1. Le même Esprit se communiquant à deux centres différents, peut-il leur transmettre sur le même sujet des réponses contradictoires ?

«Si les deux centres diffèrent entre eux d'opinions et de pensées, la réponse pourra leur arriver travestie, parce qu'ils sont sous l'influence de différentes colonnes d'Esprits : ce n'est pas la réponse qui est contradictoire, c'est la manière dont elle est rendue.»

2. On conçoit qu'une réponse puisse être altérée ; mais lorsque les qualités du médium excluent toute idée de mauvaise influence, comment se fait-il que des Esprits supérieurs tiennent un langage différent et contradictoire sur le même sujet à des personnes parfaitement sérieuses ?

«Les Esprits réellement supérieurs ne se contredisent jamais, et leur langage est toujours le même avec les mêmes personnes. Il peut être différent selon les personnes et les lieux ; mais il faut y faire attention, la contradiction n'est souvent qu'apparente ; elle est plus dans les mots que dans la pensée ; car en réfléchissant on trouve que l'idée fondamentale est la même. Et puis le même Esprit peut répondre différemment sur la même question, suivant le degré de perfection de ceux qui l'évoquent, car il n'est pas toujours bon que tous aient la même réponse, puisqu'ils ne sont pas aussi avancés.
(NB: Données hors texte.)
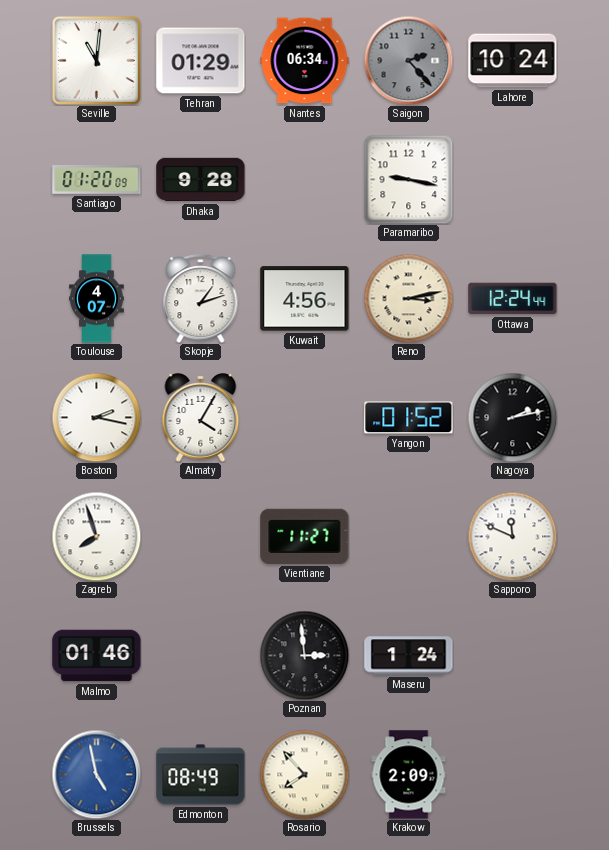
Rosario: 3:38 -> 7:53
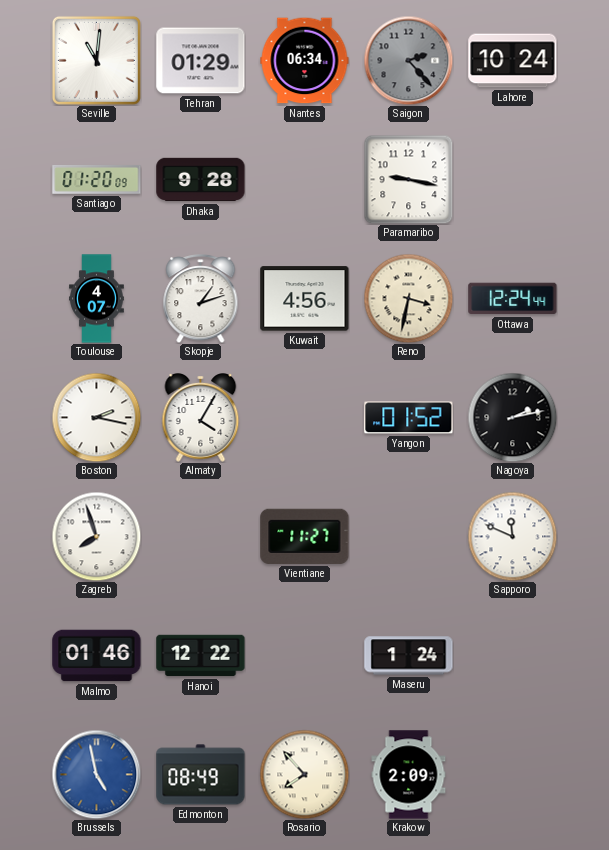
Reno: 3:13 -> 3:32
Hanoi: none -> 12:22
Poznan: 2:59 -> none
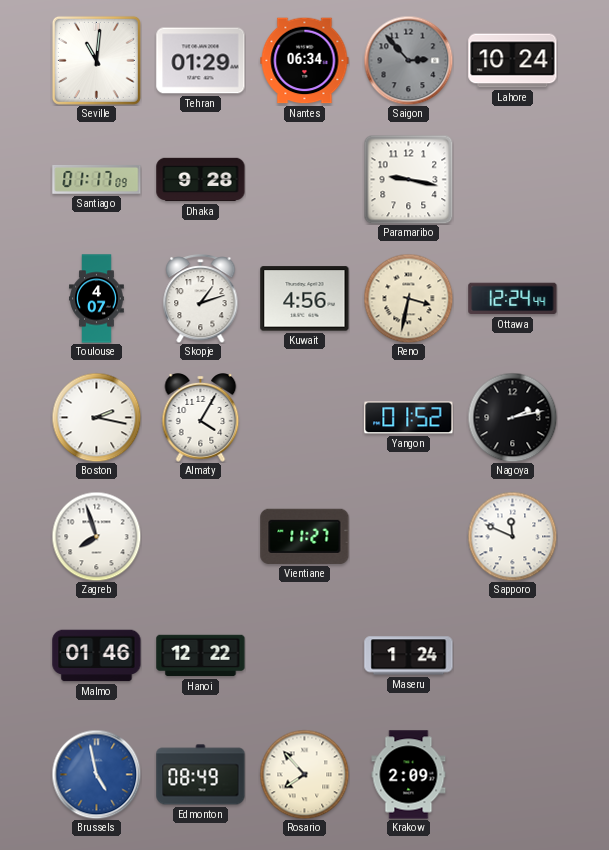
Saigon: 2:23 -> 2:53
Santiago: 01:20 -> 01:17
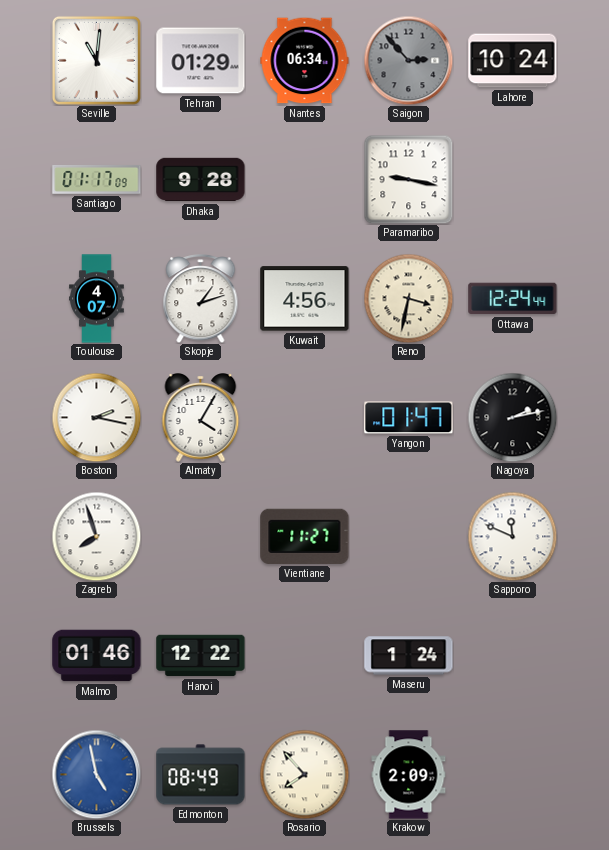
Yangon: 01:52 -> 01:47
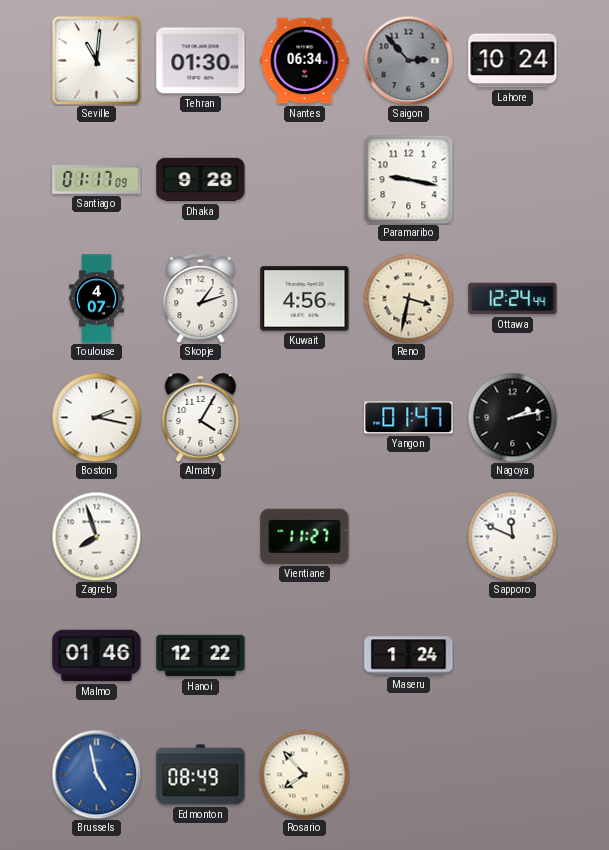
Tehran: 01:29 -> 01:30
Krakow: 2:09 -> none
C'est exactement comme si un enfant et un savant te faisaient la même question ; certes, tu répondrais à l'un et à l'autre de manière à être compris et à les satisfaire ; la réponse, quoique différente, aurait d'ailleurs le même fond.»

3. Dans quel but les Esprits sérieux semblent-ils accréditer auprès de certaines personnes des idées et même des préjugés qu'ils combattent auprès d'autres ?

«Il faut que nous nous rendions compréhensibles. Si quelqu'un a une conviction bien arrêtée sur une doctrine, même fausse, il faut que nous le détournions de cette conviction, mais peu à peu ; c'est pourquoi nous nous servons souvent de ses termes, et nous avons l'air d'abonder dans ses idées, afin qu'il ne s'offusque pas tout à coup, et qu'il ne cesse pas de s'instruire près de nous.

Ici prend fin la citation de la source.